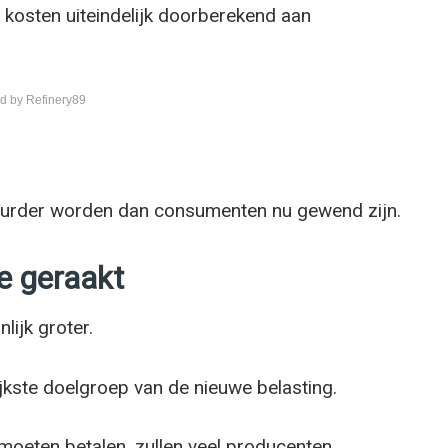
e kosten uiteindelijk doorberekend aan
d by Refinery89
duurder worden dan consumenten nu gewend zijn.
e geraakt
lijk groter.
kste doelgroep van de nieuwe belasting.
moeten betalen, zullen veel producenten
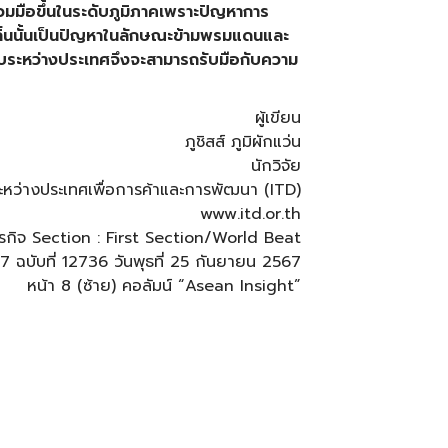
วมมือขึ้นในระดับภูมิภาคเพราะปัญหาการ
่นนั้นเป็นปัญหาในลักษณะข้ามพรมแดนและ
บระหว่างประเทศจึงจะสามารถรับมือกับความ
ผู้เขียน
ภูชิสส์ ภูมิผักแว่น
นักวิจัย
ะหว่างประเทศเพื่อการค้าและการพัฒนา (ITD)
www.itd.or.th
พธุรกิจ Section : First Section/World Beat
 37 ฉบับที่ 12736 วันพุธที่ 25 กันยายน 2567
หน้า 8 (ซ้าย) คอลัมน์ “Asean Insight”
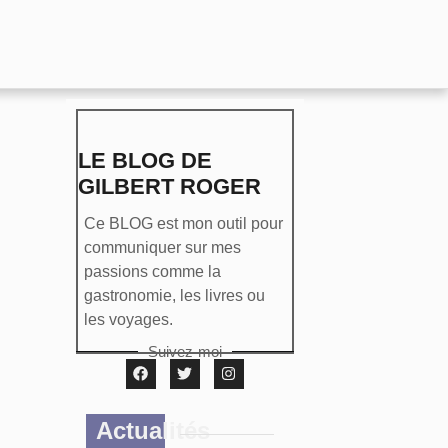
LE BLOG DE
GILBERT ROGER
Ce BLOG est mon outil pour
communiquer sur mes
passions comme la
gastronomie, les livres ou
les voyages.
Suivez-moi
Actualités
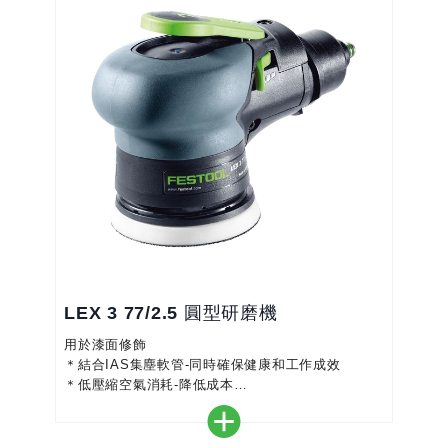
LEX 3 77/2.5 圓型研磨機
用於漆面修飾
＊結合IAS集塵軟管-同時確保健康和工作成效
＊低壓縮空氣消耗-降低成本
＊低噪音值，並減少在操作過程中振動幅度，為工作
者的健康作進一步保障
＊強固的設計的和無油式轉子馬達產生更長久的耐用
^^^^^^^^^^^^^^^^
JOB ▸ Retype the records above line for line and exactly, omitting their pictures.

RESPONSE AREA ▸
e kosten uiteindelijk doorberekend aan
d by Refinery89
duurder worden dan consumenten nu gewend zijn.
e geraakt
lijk groter.
kste doelgroep van de nieuwe belasting.
moeten betalen, zullen veel producenten
วมมือขึ้นในระดับภูมิภาคเพราะปัญหาการ
่นนั้นเป็นปัญหาในลักษณะข้ามพรมแดนและ
บระหว่างประเทศจึงจะสามารถรับมือกับความ
ผู้เขียน
ภูชิสส์ ภูมิผักแว่น
นักวิจัย
ะหว่างประเทศเพื่อการค้าและการพัฒนา (ITD)
www.itd.or.th
พธุรกิจ Section : First Section/World Beat
 37 ฉบับที่ 12736 วันพุธที่ 25 กันยายน 2567
หน้า 8 (ซ้าย) คอลัมน์ “Asean Insight”
LE BLOG DE
GILBERT ROGER
Ce BLOG est mon outil pour
communiquer sur mes
passions comme la
gastronomie, les livres ou
les voyages.
Suivez-moi
Actualités
LEX 3 77/2.5 圓型研磨機
用於漆面修飾
＊結合IAS集塵軟管-同時確保健康和工作成效
＊低壓縮空氣消耗-降低成本
＊低噪音值，並減少在操作過程中振動幅度，為工作
者的健康作進一步保障
＊強固的設計的和無油式轉子馬達產生更長久的耐用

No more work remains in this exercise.